Broadcast radio consultant Richard Arsenault has a bold idea to offset electrical interference to the reception of AM radio in the United States.
He is petitioning the Federal Communications Commission to allow virtually all AM stations, if they wish, to increase daytime power 10-fold or, if that’s not possible, at least four-fold.
This is separate from his earlier petition, addressing pre-sunrise authorization rules, on which the commission is taking comment.
Arsenault argues that the AM service has suffered serious degradation of coverage from interference caused by new technologies. He cites broadband over power lines, computers, appliances like microwave ovens, energy efficient fluorescent lighting with integrated solid-state switching circuitry “and virtually all other electronic devices and services.” In his eyes reception of AM radio is almost useless in many areas.
“Typically, co-channel and adjacent channel interference are no longer the limiting factors to interference-free reception during daytime hours,” he told Radio World in a summary of his new petition. “The commission established service contours and interference protection ratios at an earlier time when interference from existing electrical equipment was minimal and interference from digital electronics did not exist. At that time, the protected contours and the interference ratios made sense. Unfortunately, they were calculated without available foresight of the future digital technological revolution.”
Arsenault says few radios are capable of satisfactory reception under the protected daytime service areas out to the 0.5 mV/m contour that applies to most AMs. “What we currently have are AM broadcast stations adequately protecting each other in the AM radio band, but these same stations are not receiving protection from the intense electromagnetic interference from unintentional sources.” He wants the FCC to rethink its protected service contours: “The sources of electromagnetic interference are part of our current lifestyle and will only get worse.”
Increasing power during daytime hours would solidify daytime coverage of participating stations without altering the interference ratios between them. “I recommend that a ten-fold (10 dB) power increase be adopted. If this can not be achieved, alternately, power increases of four-fold (6 dB) could be adopted and still be significant. Ultimately, anything less than a doubling of power (3 dB) would be almost insignificant.”
Arsenault suggests that the FCC allow the increases during a five-year window. He also suggests a grace period to allow stations that elect to participate the time to install upgrades. Stations would need only to send a letter to the FCC specifying the degree of power increase and date of implementation. “All future interference calculations could be made utilizing the previous lower power levels of all stations, simplifying future allocation issues.”

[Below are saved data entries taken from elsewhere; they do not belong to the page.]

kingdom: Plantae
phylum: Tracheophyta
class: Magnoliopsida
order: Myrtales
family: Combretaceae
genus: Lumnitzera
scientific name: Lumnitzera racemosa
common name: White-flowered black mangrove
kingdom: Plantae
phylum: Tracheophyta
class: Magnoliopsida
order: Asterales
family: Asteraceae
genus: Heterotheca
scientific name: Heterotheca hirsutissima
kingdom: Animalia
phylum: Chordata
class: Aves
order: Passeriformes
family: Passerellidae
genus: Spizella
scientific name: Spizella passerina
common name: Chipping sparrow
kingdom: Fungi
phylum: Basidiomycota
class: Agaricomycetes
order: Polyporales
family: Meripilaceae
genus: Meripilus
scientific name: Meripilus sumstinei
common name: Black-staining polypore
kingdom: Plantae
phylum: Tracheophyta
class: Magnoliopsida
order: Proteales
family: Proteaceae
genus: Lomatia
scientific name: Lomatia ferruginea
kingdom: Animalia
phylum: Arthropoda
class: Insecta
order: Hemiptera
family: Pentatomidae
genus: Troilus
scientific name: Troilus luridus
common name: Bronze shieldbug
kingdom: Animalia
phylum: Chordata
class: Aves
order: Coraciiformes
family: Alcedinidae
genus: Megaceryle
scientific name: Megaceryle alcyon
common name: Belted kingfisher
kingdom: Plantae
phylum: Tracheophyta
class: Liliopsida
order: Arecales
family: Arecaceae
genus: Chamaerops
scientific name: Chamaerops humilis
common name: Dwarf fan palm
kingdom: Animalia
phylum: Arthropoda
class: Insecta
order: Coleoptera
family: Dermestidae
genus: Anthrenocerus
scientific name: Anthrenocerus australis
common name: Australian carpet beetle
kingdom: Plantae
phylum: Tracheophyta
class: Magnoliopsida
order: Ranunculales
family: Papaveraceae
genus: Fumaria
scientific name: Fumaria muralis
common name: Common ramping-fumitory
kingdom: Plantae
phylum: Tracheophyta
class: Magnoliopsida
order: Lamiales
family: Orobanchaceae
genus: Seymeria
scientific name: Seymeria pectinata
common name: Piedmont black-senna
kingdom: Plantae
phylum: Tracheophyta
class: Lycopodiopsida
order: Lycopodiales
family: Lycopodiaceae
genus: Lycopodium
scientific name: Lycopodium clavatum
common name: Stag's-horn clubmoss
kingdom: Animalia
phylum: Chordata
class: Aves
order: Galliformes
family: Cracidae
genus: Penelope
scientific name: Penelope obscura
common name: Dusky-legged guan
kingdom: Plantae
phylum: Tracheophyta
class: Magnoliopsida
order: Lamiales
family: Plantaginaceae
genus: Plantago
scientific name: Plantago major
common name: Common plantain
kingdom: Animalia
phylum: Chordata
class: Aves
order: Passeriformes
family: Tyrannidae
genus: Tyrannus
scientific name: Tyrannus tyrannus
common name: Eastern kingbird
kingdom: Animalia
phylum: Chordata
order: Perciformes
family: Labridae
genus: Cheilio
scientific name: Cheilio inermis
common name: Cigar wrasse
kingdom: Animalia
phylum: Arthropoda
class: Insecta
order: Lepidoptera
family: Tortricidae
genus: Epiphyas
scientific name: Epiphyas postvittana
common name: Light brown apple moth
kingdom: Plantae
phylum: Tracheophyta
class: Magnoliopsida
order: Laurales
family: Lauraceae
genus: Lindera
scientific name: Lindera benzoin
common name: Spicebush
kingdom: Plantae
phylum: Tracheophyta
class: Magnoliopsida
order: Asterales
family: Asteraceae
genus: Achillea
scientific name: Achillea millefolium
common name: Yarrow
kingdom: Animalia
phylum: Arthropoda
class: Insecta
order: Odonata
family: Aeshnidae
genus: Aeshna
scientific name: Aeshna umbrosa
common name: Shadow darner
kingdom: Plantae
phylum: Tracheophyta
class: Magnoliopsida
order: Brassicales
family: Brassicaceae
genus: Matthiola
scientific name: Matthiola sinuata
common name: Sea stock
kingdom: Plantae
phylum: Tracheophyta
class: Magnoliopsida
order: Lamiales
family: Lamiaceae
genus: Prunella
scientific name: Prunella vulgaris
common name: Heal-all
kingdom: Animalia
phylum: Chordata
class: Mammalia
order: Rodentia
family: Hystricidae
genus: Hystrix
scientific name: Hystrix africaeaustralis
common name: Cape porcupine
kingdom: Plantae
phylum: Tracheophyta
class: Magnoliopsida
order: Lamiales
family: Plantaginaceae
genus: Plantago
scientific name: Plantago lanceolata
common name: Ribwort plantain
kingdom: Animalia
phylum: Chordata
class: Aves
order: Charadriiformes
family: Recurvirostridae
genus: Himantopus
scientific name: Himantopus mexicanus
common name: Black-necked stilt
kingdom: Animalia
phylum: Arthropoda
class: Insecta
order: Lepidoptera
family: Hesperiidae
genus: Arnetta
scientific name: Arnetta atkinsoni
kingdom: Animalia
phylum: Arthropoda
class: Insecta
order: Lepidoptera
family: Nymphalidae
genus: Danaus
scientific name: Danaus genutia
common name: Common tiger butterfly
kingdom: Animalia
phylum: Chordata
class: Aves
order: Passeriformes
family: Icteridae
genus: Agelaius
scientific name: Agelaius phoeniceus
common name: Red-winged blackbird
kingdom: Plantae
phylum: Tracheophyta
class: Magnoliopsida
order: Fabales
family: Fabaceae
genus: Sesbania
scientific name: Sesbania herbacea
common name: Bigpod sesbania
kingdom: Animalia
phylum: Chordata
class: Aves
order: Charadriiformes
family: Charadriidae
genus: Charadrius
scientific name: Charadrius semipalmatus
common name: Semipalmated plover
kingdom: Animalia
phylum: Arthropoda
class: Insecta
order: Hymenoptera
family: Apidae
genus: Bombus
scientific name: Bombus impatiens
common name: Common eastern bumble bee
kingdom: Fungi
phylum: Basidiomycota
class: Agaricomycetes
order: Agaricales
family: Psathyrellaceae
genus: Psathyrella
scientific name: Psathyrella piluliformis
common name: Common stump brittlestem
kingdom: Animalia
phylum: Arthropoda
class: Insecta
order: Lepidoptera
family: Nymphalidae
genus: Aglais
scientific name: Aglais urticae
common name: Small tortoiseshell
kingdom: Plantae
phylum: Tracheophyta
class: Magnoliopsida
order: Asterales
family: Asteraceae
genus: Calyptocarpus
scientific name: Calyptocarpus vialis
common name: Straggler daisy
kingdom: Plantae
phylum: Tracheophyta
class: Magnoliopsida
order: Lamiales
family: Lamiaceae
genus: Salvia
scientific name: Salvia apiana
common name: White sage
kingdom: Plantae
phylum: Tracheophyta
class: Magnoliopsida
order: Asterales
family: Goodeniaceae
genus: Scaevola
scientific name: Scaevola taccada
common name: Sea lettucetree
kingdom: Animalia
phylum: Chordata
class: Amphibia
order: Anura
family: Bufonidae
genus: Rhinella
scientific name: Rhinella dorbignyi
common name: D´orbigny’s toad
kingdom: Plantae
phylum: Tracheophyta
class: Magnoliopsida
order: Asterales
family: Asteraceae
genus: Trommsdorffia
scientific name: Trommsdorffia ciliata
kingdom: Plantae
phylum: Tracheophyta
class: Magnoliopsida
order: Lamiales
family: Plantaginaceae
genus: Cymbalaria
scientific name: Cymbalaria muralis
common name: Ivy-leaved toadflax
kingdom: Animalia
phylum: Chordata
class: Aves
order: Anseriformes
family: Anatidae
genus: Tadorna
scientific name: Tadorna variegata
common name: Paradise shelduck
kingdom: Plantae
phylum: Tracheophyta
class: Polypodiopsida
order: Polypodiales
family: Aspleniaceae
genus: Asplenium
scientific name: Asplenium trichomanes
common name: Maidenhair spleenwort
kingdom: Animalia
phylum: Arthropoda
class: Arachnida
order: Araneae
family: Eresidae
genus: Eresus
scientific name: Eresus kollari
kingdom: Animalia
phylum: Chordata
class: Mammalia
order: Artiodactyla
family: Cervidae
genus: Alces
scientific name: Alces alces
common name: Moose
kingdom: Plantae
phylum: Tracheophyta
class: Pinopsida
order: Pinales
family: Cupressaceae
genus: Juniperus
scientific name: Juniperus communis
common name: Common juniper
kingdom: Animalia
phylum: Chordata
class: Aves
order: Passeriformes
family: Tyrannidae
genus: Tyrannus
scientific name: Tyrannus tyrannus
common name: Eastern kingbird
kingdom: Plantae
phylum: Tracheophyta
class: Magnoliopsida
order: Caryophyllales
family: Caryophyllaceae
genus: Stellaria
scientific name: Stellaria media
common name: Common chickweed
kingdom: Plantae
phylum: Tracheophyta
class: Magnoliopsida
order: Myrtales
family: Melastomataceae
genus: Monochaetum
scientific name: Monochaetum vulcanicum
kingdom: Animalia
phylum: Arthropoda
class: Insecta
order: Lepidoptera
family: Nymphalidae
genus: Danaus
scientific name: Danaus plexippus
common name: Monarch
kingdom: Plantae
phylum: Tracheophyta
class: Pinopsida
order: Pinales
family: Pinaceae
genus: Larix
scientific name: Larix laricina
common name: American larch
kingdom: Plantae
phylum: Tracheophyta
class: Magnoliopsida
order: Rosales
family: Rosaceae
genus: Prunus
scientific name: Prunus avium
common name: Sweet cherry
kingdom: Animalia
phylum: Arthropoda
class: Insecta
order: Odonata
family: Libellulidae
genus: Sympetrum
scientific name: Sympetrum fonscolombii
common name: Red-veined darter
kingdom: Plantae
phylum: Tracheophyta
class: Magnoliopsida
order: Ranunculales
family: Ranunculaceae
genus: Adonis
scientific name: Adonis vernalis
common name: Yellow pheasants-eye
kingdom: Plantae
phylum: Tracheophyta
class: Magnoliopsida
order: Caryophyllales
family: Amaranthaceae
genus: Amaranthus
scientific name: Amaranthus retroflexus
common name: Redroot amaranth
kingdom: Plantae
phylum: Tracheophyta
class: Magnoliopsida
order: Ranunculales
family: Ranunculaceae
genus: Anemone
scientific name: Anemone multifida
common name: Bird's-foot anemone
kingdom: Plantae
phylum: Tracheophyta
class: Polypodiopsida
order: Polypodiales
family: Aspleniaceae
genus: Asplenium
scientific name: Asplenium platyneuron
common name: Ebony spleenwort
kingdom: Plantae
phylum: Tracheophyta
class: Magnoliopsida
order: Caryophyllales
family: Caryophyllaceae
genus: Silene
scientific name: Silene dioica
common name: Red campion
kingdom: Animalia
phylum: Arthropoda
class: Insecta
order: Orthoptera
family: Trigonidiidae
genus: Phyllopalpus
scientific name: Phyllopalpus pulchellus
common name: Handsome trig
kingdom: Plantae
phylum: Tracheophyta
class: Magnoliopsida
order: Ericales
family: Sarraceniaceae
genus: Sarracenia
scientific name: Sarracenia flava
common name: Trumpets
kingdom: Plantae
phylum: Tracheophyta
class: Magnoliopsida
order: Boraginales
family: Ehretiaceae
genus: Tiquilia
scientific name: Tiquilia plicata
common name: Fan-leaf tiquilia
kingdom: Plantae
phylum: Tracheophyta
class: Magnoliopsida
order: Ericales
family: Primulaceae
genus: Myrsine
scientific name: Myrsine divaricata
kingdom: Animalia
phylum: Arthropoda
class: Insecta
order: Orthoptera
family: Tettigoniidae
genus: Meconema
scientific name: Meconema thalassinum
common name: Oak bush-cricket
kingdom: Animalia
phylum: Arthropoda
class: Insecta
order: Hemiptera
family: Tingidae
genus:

As to border areas and those where “a salt-water interference path to foreign stations exists,” stations could use directional antennas or a partial power increase.
Arsenault would limit the power hike to daytime hours, at least at first, until nighttime interference concerns could be worked out.
He concludes: “AM radio service will further decline without serious intervention to remedy the interference issue as the ratio of the unintentional interference to AM radio will only increase further with the addition of each new technology. The time to get the static out of AM radio is past due.”